Many historical structures have been preserved and turned into cultural venues. They include the Shanghai Jewish Refugees Museum, which incorporates the historic Ohel Moishe Synagogue; the Dock Culture Museum; and the China Securities Museum, renovated from the famous Astor House Hotel. The Yung Shine Warehouse, known as the largest storage site in the Far East and dating back to the 1930s, is now being converted into the Shanghai Fintech Park.

Historical structures are also being renovated along the Hongkougang River, from which Hongkou got its name. A 3.4-kilometer riverside path along the river is under development.

North Bund to become blueprint for the future and a repository of history
Ti Gong

Shanghai Jewish Refugees Museum

Ark on the Sea

A historic section featuring the history of Shanghai’s Jewish refugees will be developed at the North Bund to become a new cultural landmark in the city.

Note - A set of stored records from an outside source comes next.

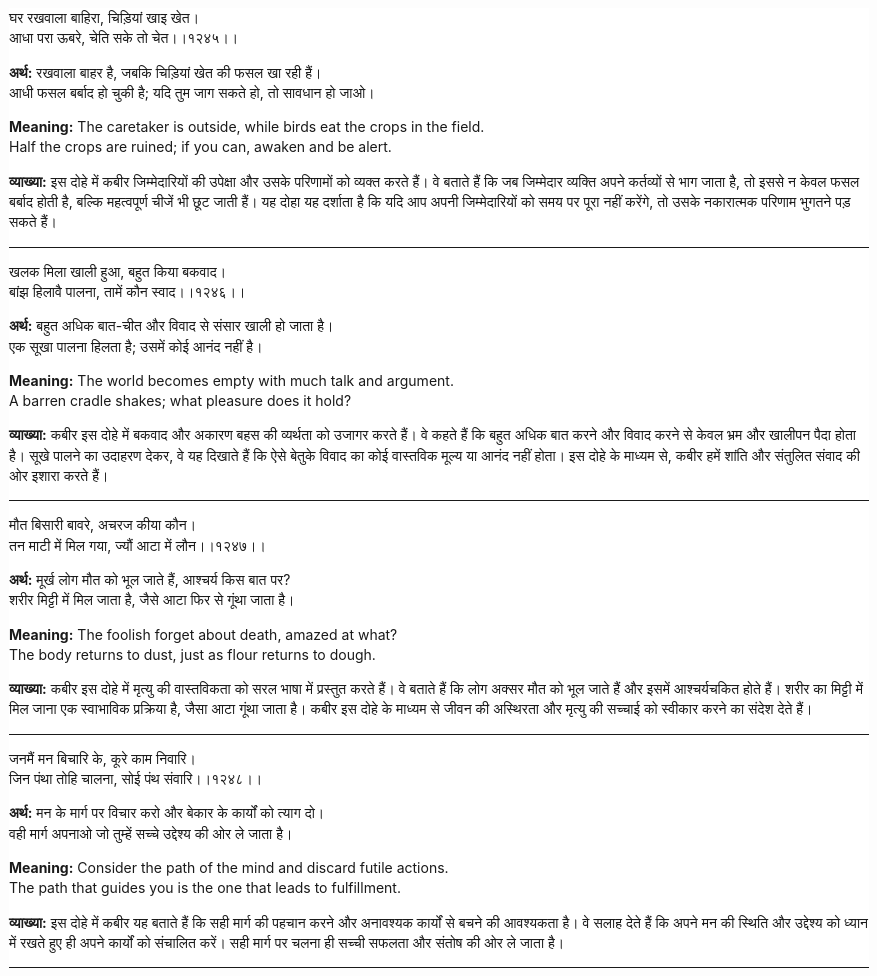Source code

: 
घर रखवाला बाहिरा, चिड़‍ियां खाइ खेत।\
आधा परा ऊबरे, चेति सके तो चेत।।१२४५।।

**अर्थ:** रखवाला बाहर है, जबकि चिड़‍ियां खेत की फसल खा रही हैं।\
आधी फसल बर्बाद हो चुकी है; यदि तुम जाग सकते हो, तो सावधान हो जाओ।

**Meaning:** The caretaker is outside, while birds eat the crops in the field.\
Half the crops are ruined; if you can, awaken and be alert.

**व्याख्या:** इस दोहे में कबीर जिम्मेदारियों की उपेक्षा और उसके परिणामों को व्यक्त करते हैं। वे बताते हैं कि जब जिम्मेदार व्यक्ति अपने कर्तव्यों से भाग जाता है, तो इससे न केवल फसल बर्बाद होती है, बल्कि महत्वपूर्ण चीजें भी छूट जाती हैं। यह दोहा यह दर्शाता है कि यदि आप अपनी जिम्मेदारियों को समय पर पूरा नहीं करेंगे, तो उसके नकारात्मक परिणाम भुगतने पड़ सकते हैं।

---

खलक मिला खाली हुआ, बहुत किया बकवाद।\
बांझ हिलावै पालना, तामें कौन स्‍वाद।।१२४६।।

**अर्थ:** बहुत अधिक बात-चीत और विवाद से संसार खाली हो जाता है।\
एक सूखा पालना हिलता है; उसमें कोई आनंद नहीं है।

**Meaning:** The world becomes empty with much talk and argument.\
A barren cradle shakes; what pleasure does it hold?

**व्याख्या:** कबीर इस दोहे में बकवाद और अकारण बहस की व्यर्थता को उजागर करते हैं। वे कहते हैं कि बहुत अधिक बात करने और विवाद करने से केवल भ्रम और खालीपन पैदा होता है। सूखे पालने का उदाहरण देकर, वे यह दिखाते हैं कि ऐसे बेतुके विवाद का कोई वास्तविक मूल्य या आनंद नहीं होता। इस दोहे के माध्यम से, कबीर हमें शांति और संतुलित संवाद की ओर इशारा करते हैं।

---

मौत बिसारी बावरे, अचरज कीया कौन।\
तन माटी में मिल गया, ज्‍यौं आटा में लौन।।१२४७।।

**अर्थ:** मूर्ख लोग मौत को भूल जाते हैं, आश्चर्य किस बात पर? \
शरीर मिट्टी में मिल जाता है, जैसे आटा फिर से गूंथा जाता है।

**Meaning:** The foolish forget about death, amazed at what? \
The body returns to dust, just as flour returns to dough.

**व्याख्या:** कबीर इस दोहे में मृत्यु की वास्तविकता को सरल भाषा में प्रस्तुत करते हैं। वे बताते हैं कि लोग अक्सर मौत को भूल जाते हैं और इसमें आश्चर्यचकित होते हैं। शरीर का मिट्टी में मिल जाना एक स्वाभाविक प्रक्रिया है, जैसा आटा गूंथा जाता है। कबीर इस दोहे के माध्यम से जीवन की अस्थिरता और मृत्यु की सच्चाई को स्वीकार करने का संदेश देते हैं।

---

जनमैं मन बिचारि के, कूरे काम निवारि।\
जिन पंथा तोहि चालना, सोई पंथ संवारि।।१२४८।।

**अर्थ:** मन के मार्ग पर विचार करो और बेकार के कार्यों को त्याग दो।\
वही मार्ग अपनाओ जो तुम्हें सच्चे उद्देश्य की ओर ले जाता है।

**Meaning:** Consider the path of the mind and discard futile actions.\
The path that guides you is the one that leads to fulfillment.

**व्याख्या:** इस दोहे में कबीर यह बताते हैं कि सही मार्ग की पहचान करने और अनावश्यक कार्यों से बचने की आवश्यकता है। वे सलाह देते हैं कि अपने मन की स्थिति और उद्देश्य को ध्यान में रखते हुए ही अपने कार्यों को संचालित करें। सही मार्ग पर चलना ही सच्ची सफलता और संतोष की ओर ले जाता है।

---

The “Ark on the Sea” will be created around the Tilanqiao area. It will include the century-old Tilanqiao Prison, formerly known as Ward Road Gaol; the Xiahai Temple, dating back to the Qing Dynasty (1644-1911); and neighborhoods that once harbored Jewish people fleeing Nazi persecution.

Within the region, the Shanghai Jewish Refugees Museum is being expanded to almost four times its current size to accommodate new exhibitions and visitor numbers that have increased 10-fold since the museum opened its doors in 2007.